Eliminate the Trade Deficit
Establish a uniform Global Tariff on all imports, set initially at 10% and adjusted automatically each year based on the trade deficit. After any year when the trade deficit has persisted, the tariff would increase by five percentage points for the following year. After any year when trade is in balance or surplus, the tariff would decline by five points the following year.

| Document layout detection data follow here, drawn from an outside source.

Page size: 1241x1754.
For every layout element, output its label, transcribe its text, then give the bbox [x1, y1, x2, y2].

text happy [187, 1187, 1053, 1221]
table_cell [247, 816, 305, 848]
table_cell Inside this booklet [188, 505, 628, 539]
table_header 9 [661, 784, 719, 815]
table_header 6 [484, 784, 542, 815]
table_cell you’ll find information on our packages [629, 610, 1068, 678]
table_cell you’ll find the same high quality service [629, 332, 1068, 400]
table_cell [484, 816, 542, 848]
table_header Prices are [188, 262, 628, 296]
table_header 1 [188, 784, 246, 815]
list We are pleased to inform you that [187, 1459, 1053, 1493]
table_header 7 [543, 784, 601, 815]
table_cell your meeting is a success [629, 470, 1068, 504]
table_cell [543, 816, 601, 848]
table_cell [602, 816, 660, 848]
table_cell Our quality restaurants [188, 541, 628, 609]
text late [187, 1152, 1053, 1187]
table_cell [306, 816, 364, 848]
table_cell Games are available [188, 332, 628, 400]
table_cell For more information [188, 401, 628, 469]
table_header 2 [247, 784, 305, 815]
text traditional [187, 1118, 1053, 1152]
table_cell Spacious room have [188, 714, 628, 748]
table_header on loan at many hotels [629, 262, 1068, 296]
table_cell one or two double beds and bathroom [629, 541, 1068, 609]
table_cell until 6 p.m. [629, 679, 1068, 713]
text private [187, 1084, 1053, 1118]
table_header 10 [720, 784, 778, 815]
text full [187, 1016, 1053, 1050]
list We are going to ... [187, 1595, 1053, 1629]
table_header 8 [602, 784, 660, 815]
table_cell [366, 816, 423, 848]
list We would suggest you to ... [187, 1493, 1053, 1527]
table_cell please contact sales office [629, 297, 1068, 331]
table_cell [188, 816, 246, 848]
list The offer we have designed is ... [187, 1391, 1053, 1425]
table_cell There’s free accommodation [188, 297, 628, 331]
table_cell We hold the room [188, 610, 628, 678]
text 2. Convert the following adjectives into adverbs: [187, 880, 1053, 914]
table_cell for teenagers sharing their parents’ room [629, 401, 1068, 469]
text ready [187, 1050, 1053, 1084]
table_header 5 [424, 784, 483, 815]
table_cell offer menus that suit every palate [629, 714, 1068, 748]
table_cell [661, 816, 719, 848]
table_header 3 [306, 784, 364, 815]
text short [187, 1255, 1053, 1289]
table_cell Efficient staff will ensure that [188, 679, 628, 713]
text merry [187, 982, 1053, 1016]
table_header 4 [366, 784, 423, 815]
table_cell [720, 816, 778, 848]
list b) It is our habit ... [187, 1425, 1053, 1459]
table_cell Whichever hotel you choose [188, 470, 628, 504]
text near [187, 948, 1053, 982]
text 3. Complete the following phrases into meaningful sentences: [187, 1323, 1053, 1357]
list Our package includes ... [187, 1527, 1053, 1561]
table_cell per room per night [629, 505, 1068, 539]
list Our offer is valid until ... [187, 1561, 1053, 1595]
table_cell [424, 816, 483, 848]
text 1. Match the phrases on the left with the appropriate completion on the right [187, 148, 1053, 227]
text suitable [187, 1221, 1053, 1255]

America’s enormous trade deficits are a double disaster for the nation. First, they represent a mortgaging of the future, as we pay for our consumption of goods and services produced abroad by sending back our assets: ownership of our corporations and real estate and bonds that promise future payments. Second, they represent a shortfall in demand for American industry, because other nations are not increasing what they buy from America as quickly as American consumers have shifted their own purchasing abroad. This shortfall has reduced domestic business investment, weakened supply chains, and transferred our technical know-how to other nations. We are giving competitors and adversaries an advantage while degrading the domestic industrial commons vital to innovation and growth. In the process, we have lost millions of well-paying jobs and devastated communities and entire regions.
Policymakers should welcome international trade only if it is balanced, exchanging goods and services produced here for those produced abroad. Such reciprocal trade is mutually beneficial, maintains domestic industrial capacity, and ensures in turn a balance in capital flows. Trade can still occur at high levels, and certainly should in sectors where other nations have substantial comparative advantages relative to America’s own. With greater balance achieved, fewer government interventions in the domestic free market would be required to correct for distortions created abroad.
Three different policy interventions could create the market incentives to bring American trade back into balance. The first and best option is for the United States to make imports relatively less attractive than domestic products by imposing a Global Tariff that rises until the trade deficit is eliminated. Second, the United States could make foreign acquisition of its assets relatively less attractive than acquisition of its exports by imposing a Market Access Charge on inbound financial flows. Third, the United States could issue Import Certificates (ICs) to American exporters based on the value of their exports, which importers would have to acquire, thus offsetting the value of their imports. ICs would create an implicit subsidy for exporters, financed by an implicit tariff on importers, with the price of an IC rising or falling as needed to hold exports and imports in balance.